Since the time we were kids we were used to hearing that if we want to get better at something we need to repeat it many times. While it’s true in some way it’s not always the best way. Jumping is one of those things where repetition is not really helpful, unless you learned how to repeat it properly.
Remember that when you were a kid your coaches told you to jump 1000 times with your rope every day, well the days of that have passed and training methods have been sophisticated much ever since.
Long Repetitions vs. Short Bursts
The problem with long repetitions is that you’re training your muscles endurance, while in vertical jumping you need to be training your muscles explosion. The same is true for every other high intensity activity that you can think of. Sprinting for example, is a great way to illustrate that, if you want to run the 100 meter dash faster you should train running the 100 meter dash, it’s not gonna help if you log long hours of cardio or run a marathon.

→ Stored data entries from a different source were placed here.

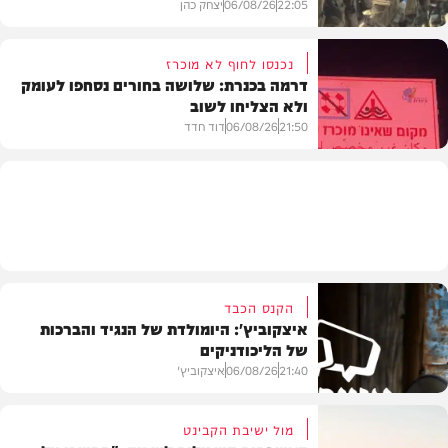
22:05
06/08/26
יצחק כהן
נכנסו לחוף לא מוכרז
דרמה בכנרת: שלושה בחורים נסחפו לעומק
ולא הצליחו לשוב
בעולם
21:50
06/08/26
דוד חדד
בארץ
הקנס הכבד
איצקוביץ': היומולדת של הנגיד והברכות
של הליכודניקים
21:40
06/08/26
איצקוביץ'
מול ישיבת הקבינט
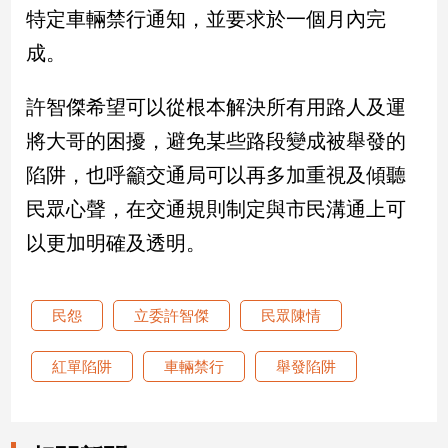
特定車輛禁行通知，並要求於一個月內完
娛
成。
樂
許智傑希望可以從根本解決所有用路人及運
娛
將大哥的困擾，避免某些路段變成被舉發的
樂
星
陷阱，也呼籲交通局可以再多加重視及傾聽
聞
民眾心聲，在交通規則制定與市民溝通上可
流
行/
以更加明確及透明。
時
尚
追
民怨
立委許智傑
民眾陳情
星
紅單陷阱
車輛禁行
舉發陷阱
生
活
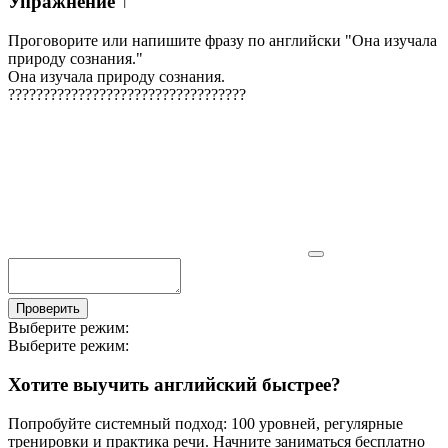
Упражнение
↑
Проговорите или напишите фразу по английски "
Она изучала
природу сознания.
"
Она изучала природу сознания.
?
?
?
?
?
?
?
?
?
?
?
?
?
?
?
?
?
?
?
?
?
?
?
?
?
?
?
?
?
?
?
?
?
?
Проверить
Выберите режим:
Выберите режим:
Хотите выучить английский быстрее?
Попробуйте системный подход: 100 уровней, регулярные
тренировки и практика речи. Начните заниматься бесплатно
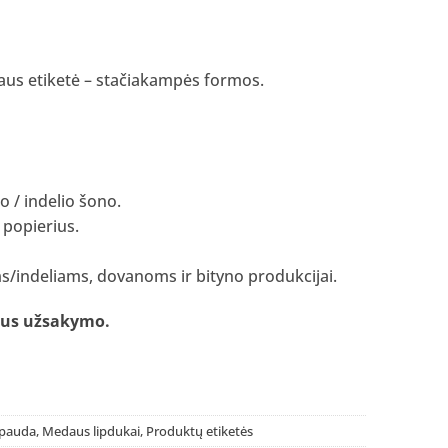
aus etiketė – stačiakampės formos.
io / indelio šono.
 popierius.
s/indeliams, dovanoms ir bityno produkcijai.
laus užsakymo
.
spauda
,
Medaus lipdukai
,
Produktų etiketės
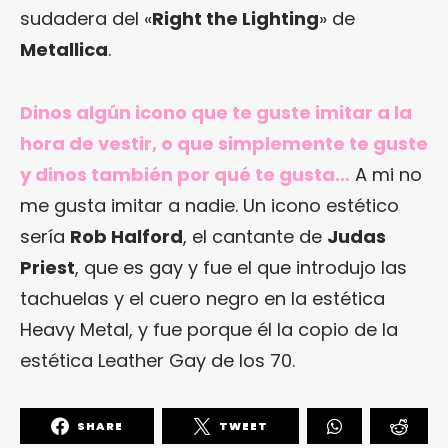
sudadera del «
Right the Lighting
» de
Metallica
.
Dinos algún icono que te guste imitar a la
hora de vestir, o que simplemente te guste
y dinos también por qué te gusta…
A mi no
me gusta imitar a nadie. Un icono estético
sería
Rob Halford
, el cantante de
Judas
Priest
, que es gay y fue el que introdujo las
tachuelas y el cuero negro en la estética
Heavy Metal, y fue porque él la copio de la
estética Leather Gay de los 70.
SHARE
TWEET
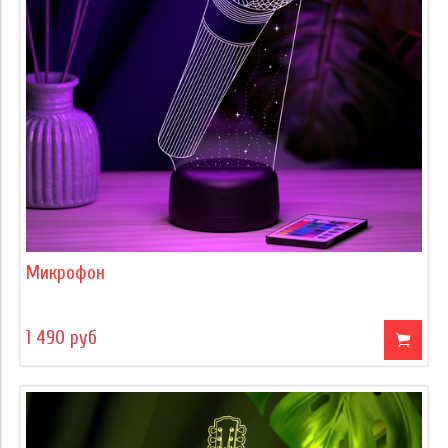
Микрофон
1 490 руб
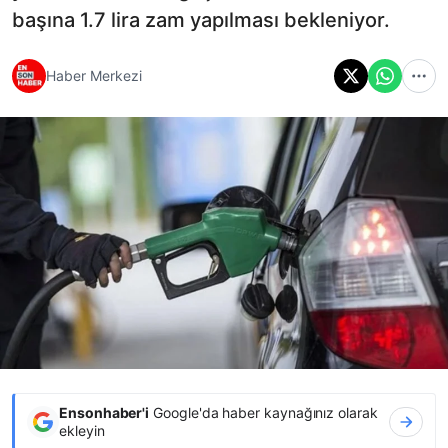
başına 1.7 lira zam yapılması bekleniyor.
Haber Merkezi
Ensonhaber'i
Google'da haber kaynağınız olarak
ekleyin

This principle is a big breakthrough in the way training regimes are built in the last years and it’s called functional training. Trust me, I’ve been to a few meetups and seminars to know this. In essence it says this: if you want to work on something, work on doing specifically that. So if we take that to our topic of vertical jumping, it means that if we want to jump higher we need to work on jumping higher. Sounds simple right? No, not really.
The Simplicity (Actually Complexity)
The problem with functional training is you can miss out a lot of the aspects involved when looking at it as a no brainer. Obviously if you tried jumping higher every day you will succeed, but only to some extent because you’re not really treating every aspect of jumping.
There are many workouts and exercises that are fairly good for increasing your vertical leap but there’s one in particular that breaks it down completely, this program is Vert Shock by Adam Folker and it rises above the competition because it found 9 variables which determine the height of your jump.
Of course Vert Shock isn’t the only alternative, there are other good programs as well, but they’re not as deep and comprehensive as Vert Shock which is considered by many as the best jump program in 2016.
Watch Vert Shock Reviews and notice that the program has taken people’s vertical from 22 inches to around 40 inches in just 6 months, you don’t get to do that with any normal vertical leap training.
Well, we could give you all the exercises you’ll ever want like, squats, lunges, calf raises, ham raises and the list goes on… but nothing will be compared to working with a professional trainer who knows what to prioritize and how. What’s nice about Vert Shock is it’s like a personal trainer assigned only to you, so no more wondering if you’re training the right way, from now on you’ll how to train yourself.
And if nothing else, if you’ll go to various jump blogs and social media you’ll have a bunch of proof that it’s best to go with a program such as Vert Shock because it really helps you to stick to it and stay committed.